The above graphic is created by
@woodard_julie and I found it just now on Twitter from KQED.
By following these ideas, teachers are better educators and more importantly, students become better thinkers.
We so often miss opportunities to let the kids think. Teachers, please stop telling the students in front of you what to do! Let them find the answers.
It does take some different planning. Many of you are probably already doing the left side of Julie Woodard’s graphic.
You see, if we give them time with a clear learning target that we expressly share with the students at the beginning of class, students have an idea of what they are going to learn. But again, teachers: Stop and let the kids think. It is not good enough to have teacher-talk objectives on the board and never refer or explain them.

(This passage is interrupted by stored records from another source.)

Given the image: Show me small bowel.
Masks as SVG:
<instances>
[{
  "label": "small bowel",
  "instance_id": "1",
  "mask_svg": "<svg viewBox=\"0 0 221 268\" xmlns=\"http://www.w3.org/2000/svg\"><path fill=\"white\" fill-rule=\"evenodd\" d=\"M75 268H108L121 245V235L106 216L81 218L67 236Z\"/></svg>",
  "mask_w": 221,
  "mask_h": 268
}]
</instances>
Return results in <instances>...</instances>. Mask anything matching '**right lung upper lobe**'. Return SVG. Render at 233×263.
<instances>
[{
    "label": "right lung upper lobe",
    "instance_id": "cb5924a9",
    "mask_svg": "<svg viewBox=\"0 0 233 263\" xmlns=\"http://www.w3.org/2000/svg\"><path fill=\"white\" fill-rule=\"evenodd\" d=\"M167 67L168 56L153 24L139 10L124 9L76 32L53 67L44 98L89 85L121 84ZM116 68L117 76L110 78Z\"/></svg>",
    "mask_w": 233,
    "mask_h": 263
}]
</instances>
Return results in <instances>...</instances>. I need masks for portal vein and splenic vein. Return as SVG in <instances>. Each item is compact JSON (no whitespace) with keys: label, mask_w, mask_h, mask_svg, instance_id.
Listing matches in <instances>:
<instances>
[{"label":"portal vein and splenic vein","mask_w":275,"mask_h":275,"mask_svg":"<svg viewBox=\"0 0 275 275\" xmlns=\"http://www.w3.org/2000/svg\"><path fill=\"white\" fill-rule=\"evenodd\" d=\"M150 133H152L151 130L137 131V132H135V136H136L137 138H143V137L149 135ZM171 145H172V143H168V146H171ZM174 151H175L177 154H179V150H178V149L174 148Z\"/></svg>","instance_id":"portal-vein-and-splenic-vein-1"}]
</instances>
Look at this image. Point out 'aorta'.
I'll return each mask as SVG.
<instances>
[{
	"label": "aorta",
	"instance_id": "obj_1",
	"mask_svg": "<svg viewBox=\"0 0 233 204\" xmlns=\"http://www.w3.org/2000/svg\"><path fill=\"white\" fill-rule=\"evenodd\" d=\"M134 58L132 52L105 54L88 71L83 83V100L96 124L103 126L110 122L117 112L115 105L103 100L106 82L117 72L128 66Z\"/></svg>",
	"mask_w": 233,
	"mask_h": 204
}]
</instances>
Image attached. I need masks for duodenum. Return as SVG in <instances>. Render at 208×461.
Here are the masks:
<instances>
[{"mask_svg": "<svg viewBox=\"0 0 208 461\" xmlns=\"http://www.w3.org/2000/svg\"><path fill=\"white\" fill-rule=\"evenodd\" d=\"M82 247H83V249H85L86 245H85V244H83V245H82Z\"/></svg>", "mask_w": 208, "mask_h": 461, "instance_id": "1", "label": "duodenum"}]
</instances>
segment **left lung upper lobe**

Go through the learning target; it’s not just there for show. As an observer and department chair, I do want to see it, and I especially want to know that every student really understands that target.
When we help make connections to the outside world and between content areas, then students can begin to see why they need to be in classes that they may not like. And in some cases, they may detest the class. Let’s be honest, this is true for some. So, let’s help these young men and women, girls and boys see how their learning is worthwhile. Then give them time to think and talk with more people than just who is sitting next to them about how the learning possibly could be worthy.
And as John Hattie has explained, clear expectations of where the end is going helps students not be swimming in a rough current without paddles. Who wants to feel lost and drowning? Don’t we all — at any age — want to know when I have met the expectation?
We owe our students more than just endless content; they deserve the respect to give them time to process ideas and have a map with those ideas.
So, rather than planning more, plan to stop talking. Plan to let the kids have time to think in their own mind– with paper so that they can jot down notes and contemplate Woodard’s questions. Then time to play with the ideas with a partner, and then with you or the class.
Students really don’t learn from our babble. Remember, Charlie Brown’s teacher? “BLAH, BLAH, BLAH, BLAH.” The kids of any grade may not have learned all of our content yet but they have strong brains which we need to give time to eat up the information.
Next time, we’ll talk about how to change the classroom so they are used to this new style of time and thinking. For now, it is up to YOU. Teachers, please stop telling the students in front of you what to do! Let them find the answers.